• _Action item_
Look through the lines below and extract each one that contains "index".

• _Raw data_

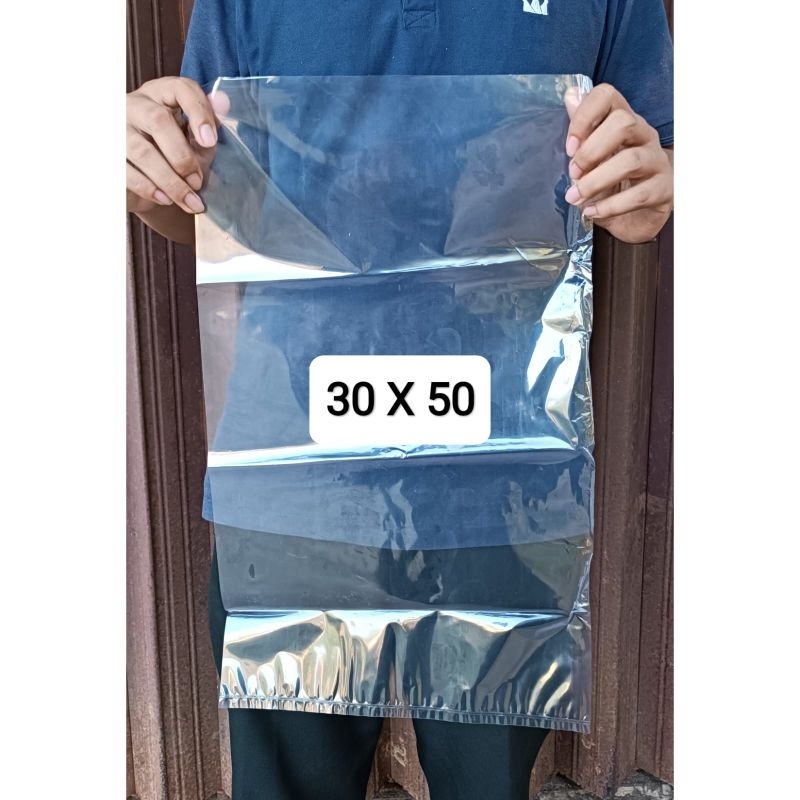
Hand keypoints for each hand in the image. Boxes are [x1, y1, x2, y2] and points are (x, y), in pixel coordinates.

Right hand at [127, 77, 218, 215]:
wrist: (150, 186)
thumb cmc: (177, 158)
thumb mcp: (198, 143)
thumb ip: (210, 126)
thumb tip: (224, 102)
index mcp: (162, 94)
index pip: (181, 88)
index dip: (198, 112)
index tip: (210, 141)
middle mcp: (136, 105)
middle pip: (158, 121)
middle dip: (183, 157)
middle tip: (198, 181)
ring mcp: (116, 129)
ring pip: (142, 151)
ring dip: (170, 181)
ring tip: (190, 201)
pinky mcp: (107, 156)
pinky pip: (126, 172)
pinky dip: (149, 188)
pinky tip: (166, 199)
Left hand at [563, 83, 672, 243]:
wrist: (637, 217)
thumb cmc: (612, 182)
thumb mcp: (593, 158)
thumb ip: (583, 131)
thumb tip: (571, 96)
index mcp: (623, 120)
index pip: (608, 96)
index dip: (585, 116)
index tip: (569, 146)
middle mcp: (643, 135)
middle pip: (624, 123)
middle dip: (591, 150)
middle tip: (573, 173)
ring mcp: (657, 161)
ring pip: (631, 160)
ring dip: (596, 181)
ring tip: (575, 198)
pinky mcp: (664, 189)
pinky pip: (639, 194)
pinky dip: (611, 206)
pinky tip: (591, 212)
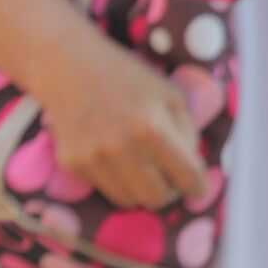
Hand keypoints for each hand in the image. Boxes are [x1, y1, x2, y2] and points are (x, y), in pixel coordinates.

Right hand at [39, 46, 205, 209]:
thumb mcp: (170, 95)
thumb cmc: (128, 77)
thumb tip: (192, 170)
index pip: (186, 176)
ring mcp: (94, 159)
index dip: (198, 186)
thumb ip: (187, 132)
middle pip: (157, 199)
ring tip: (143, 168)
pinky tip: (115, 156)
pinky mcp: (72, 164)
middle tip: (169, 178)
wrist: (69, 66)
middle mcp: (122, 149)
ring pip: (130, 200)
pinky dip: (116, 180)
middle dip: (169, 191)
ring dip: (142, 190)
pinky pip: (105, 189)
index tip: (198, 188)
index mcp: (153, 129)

• _Finished exercise_
index mcp: (162, 94)
index pip: (181, 88)
index dip: (198, 112)
index tip: (210, 141)
index mcp: (623, 120)
index pip: (608, 96)
index dip: (585, 116)
index tip: (569, 146)
index pip: (186, 176)
index dip: (198, 186)
index tip: (198, 188)
index mcp: (153, 129)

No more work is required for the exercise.